I am going to wash those dishes. That dress still fits me. I’m not the only parent to forget to pick up my children from school.
These are some of the lies we tell ourselves from time to time. Occasionally, we tell these kind of lies to others too.
You look great. Let’s put your tooth under your pillow for the tooth fairy. Sure, I’d love to watch your kids while you go on vacation.
One could argue that all of these white lies are small and harmless, but I call them gateway lies. Once we exercise our ability to lie, it is a slippery slope that inevitably leads to future lies, and possibly worse, babysitting someone else’s kids. While these aforementioned lies are relatively small denials of reality, human beings are just as capable of telling themselves deeper lies.
No one loves me, spaghetti squash tastes like pasta, I’m not racist.
It is these kinds of lies that can be much more dangerous. Now lying is very human, and in most cases, people fib in the interest of self preservation. Even when we lie to ourselves in extreme cases of denial, we use it as a defense mechanism to avoid severe anxiety. Denial can be a useful and even necessary tool. For those experiencing trauma, embarrassment, or even exhaustion, denial can help one from being too overwhelmed in the moment, so that he can still properly function. And even though we all may be guilty of experiencing some level of denial every now and again, it is much more dangerous when we do it together as a society.
Leggings are pants, Biden is of sound mind, Daylight Savings Time.
I don’t know if we can trace the sad hungry originator of promoting squash as pasta or the lean legged “leggings are pants” trendsetter, but I do know upon whom to thrust the blame for DST.
Benjamin Franklin was a revolutionary. Most notably a founding father of the United States, he is also known as a scientist, a politician, an activist, a writer, and an inventor.
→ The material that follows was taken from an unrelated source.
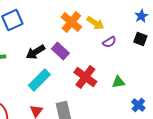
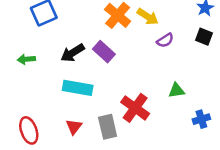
red cross: (85, 77) -> (135, 108), moved
cyan rectangle: (39, 80) -> (78, 88), turned 55
blue cross: (138, 105) -> (201, 119), turned 32

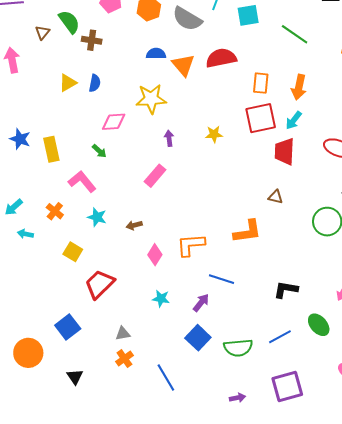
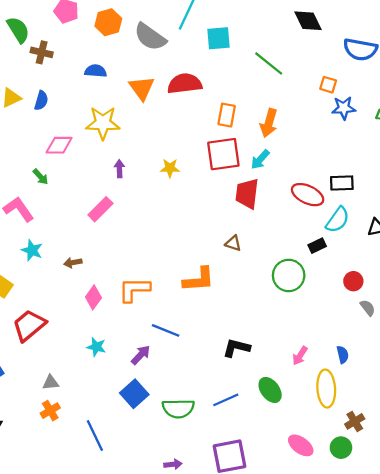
blue semicircle: (156, 54) -> (96, 71), moved

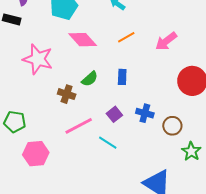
As such, he made countless contributions to science, politics, society, and public health and is credited with at least 11 inventions, many of which we still use today. What most people don’t realize, is that our ability to collectively deny reality traces back to Benjamin Franklin’s suggestion of Daylight Savings Time.
In 1784, Franklin penned a satirical letter for The Journal of Paris, proposing that if people were to wake up earlier in the summertime, they would generate substantial savings by economizing on their candle usage. Though it wasn’t put into practice until over a hundred years later, DST has become the standard practice worldwide of over half of the world’s population, for the better part of a century. Practically speaking, twice a year, society as a whole decides to deny the reality up until that point and simply chooses to adopt a new one. It may seem like a small change, but when you consider how much it actually affects us both physically and emotionally, this lie we all tell ourselves and each other, undoubtedly has an impact. According to WebMD, “Daylight saving, which was started to conserve energy, forces our internal clocks to compete with our watches… Our internal clocks regulate processes including liver function, the immune system, and our body’s physiology, which means any disruption can have significant effects.” Clearly, there is more to it than just resetting our clocks and pretending the time has actually changed. Reality doesn’t just shift because we imagine it strongly enough. If simply setting the clock back has this much impact, consider what other “choices of reality” can do.
In order for society to function, we need to work together. Though we all come from different places with at times conflicting sensitivities or values, we must first agree on the facts before we can approach a solution to any given problem. Collective denial has created a situation where it is nearly impossible to consent to defining the actual reality, let alone the particular issues. Instead, it requires us to respect others by denying our collective sense of truth in favor of a minority’s choice of reality. And in the name of progress, some of us play along with this game. It is too close to home for most to debate the merits or pitfalls of collective denial, but I would like to propose that its roots, and consequently, its ability to thrive, have been based on what was intended as satire and mistakenly taken seriously.
As we change the clocks once again this spring, I urge you to remember that even though Benjamin Franklin’s suggestion was in jest, if he is laughing now, it is certainly at us, not with us. Identifying sarcasm and humor can be life saving. Otherwise, it is Daylight Saving.